封印
『雨月物語』巻之4「蛇性の婬」 蛇の化身である女・真名子(まなご)が、美青年・豊雄に執着し、彼の新妻・富子に憑依する。道成寺の法海和尚の教えで、豊雄が富子の身体を袈裟で押しふせると、富子の身体の上に、3尺ほどの白蛇(=真名子の正体)があらわれる。法海和尚は白蛇を鉄鉢に入れ、袈裟で封じて、道成寺の御堂前に地中深く埋め、永劫の間、世に出ることを禁じた。
『ギリシア神話』(アポロドロス)第2巻第5章 ヘラクレスは、エウリュステウスに命ぜられた10の仕事の第2番目として、レルネの沼沢地に住む9頭のヒュドラ(水蛇)を退治した。ヒュドラは9頭を有し、8つは殺すことができるが、1つは不死だったので、ヘラクレスは不死の頭を切り離し、地中に埋め、重い石をその上に置いた。
『水滸伝』百二十回本第1回 宋の仁宗皇帝の代。疫病退散祈願のため、勅使・洪大尉が竜虎山(=道教の大本山)の上清宮を訪れた。「伏魔之殿」と記された社殿があり、そこは、かつて大唐の洞玄国師が、百八の魔王を地中に封じこめた所だった。洪大尉が封印を取り除くと、深い穴の底から黒雲が噴き上がり、金色の光となって八方へ散った。解放された百八の魔王は、百八人の豪傑に生まれ変わった。

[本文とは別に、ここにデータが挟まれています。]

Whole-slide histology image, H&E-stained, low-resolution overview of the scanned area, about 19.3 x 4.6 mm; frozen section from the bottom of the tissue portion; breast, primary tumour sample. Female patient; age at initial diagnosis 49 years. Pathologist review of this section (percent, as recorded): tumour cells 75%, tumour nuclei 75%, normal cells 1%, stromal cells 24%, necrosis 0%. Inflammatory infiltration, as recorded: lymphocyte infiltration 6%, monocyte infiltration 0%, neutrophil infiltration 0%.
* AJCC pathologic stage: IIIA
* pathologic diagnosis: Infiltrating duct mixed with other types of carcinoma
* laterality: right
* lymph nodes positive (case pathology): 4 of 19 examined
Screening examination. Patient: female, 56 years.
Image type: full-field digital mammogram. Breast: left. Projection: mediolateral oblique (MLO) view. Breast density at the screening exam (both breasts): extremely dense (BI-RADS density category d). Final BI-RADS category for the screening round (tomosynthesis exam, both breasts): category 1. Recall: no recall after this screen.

『夜叉ケ池』(泉鏡花) 昔、人と水と戦って、里が滅びようとした時、越の大徳泰澄が行力をもって龍神を夜叉ケ池へ封じ込め、龍神は池の底にとどまることを約束した。しかし龍神は自由気ままを望み、ともすれば誓いを忘れて天地を馳せようとする。そのため、明け六つ・暮れ六つ・丑満と、一昼夜に3度、鐘を撞き鳴らして、龍神に約束を思い出させねばならない→〔鐘〕3b。
『ヨハネの黙示録』第20章 世界の終末の時、神と悪魔の決戦に神が勝利する。悪魔である龍を、天使が鎖で縛り、底なしの淵に投げ入れ、鍵をかけて、その上に封印を施す。千年後に龍は解放されるが、再び神に挑み、敗れて、火と硫黄の池に投げ込まれる。
★1d.宇宙の「禍つ事(まがつごと)」を、星団の中に封じ込める。
『結晶星団』(小松左京) 宇宙の中心部に、14個の恒星が巨大な水晶柱型に配置された星団があった。それは造物主が、宇宙の進化にとって望ましからざる「禍つ事」を封印した「神の檻」だった。閉じ込められたものたちは、「造物主は正義か?」「この宇宙は正義か?」と問い、「われわれにも存在を続ける権利がある」と主張した。彼らは、現宇宙に混沌を生ぜしめ、新たな可能性を拓くべく、結晶星団を破壊して飛び出て行った。
『黄金の壺』(ホフマン) 大学生アンゼルムスは、火の精リントホルストの依頼で書類の筆写をするが、火の精への疑念から、つい書類にインクのしみをつけてしまう。そのため彼の身体は縮まり、ガラス瓶の中に閉じこめられる。
『江談抄』第3-1 入唐して楼上に幽閉された吉備大臣は、賽に双六筒をかぶせて唐土の日月を封じこめた。2日も3日も月日が現れぬので唐の人々は恐れ、吉備大臣を解放した。
*→〔壺〕3の『千一夜物語』「漁師と鬼神との物語」マルドリュス版第3~6夜。
*→〔瓶(びん)〕1。
★3.封印を解く。
『ヨハネの黙示録』第5~16章 天上の玉座に座す神の右手に巻物があり、7つの封印で封じられている。キリストの化身である小羊が次々に封印を解いていくと、内乱・戦争・飢饉・疫病を象徴する4騎士が現れる。太陽は暗く、月は血の色になり、空の星は落ち、地上に大災害が起こって、世界の終末の時が来る→〔地震〕1・〔七人・七匹〕3。
★4.効力のない封印。
『南総里見八犬伝』第9輯巻之10第110回~巻之11第113回 娘浜路姫の病気を治すために、里見義成は犬江親兵衛の「仁」の霊玉を借りて香箱に納め、それを壺に入れて封印し、さらに瓶に納めて病床下の土中に埋める。浜路姫の回復後、義成が瓶を掘り出すと、壺の封印はそのままだが、香箱の中の玉は消えている。玉は親兵衛のもとへ飛び戻っていたのだった。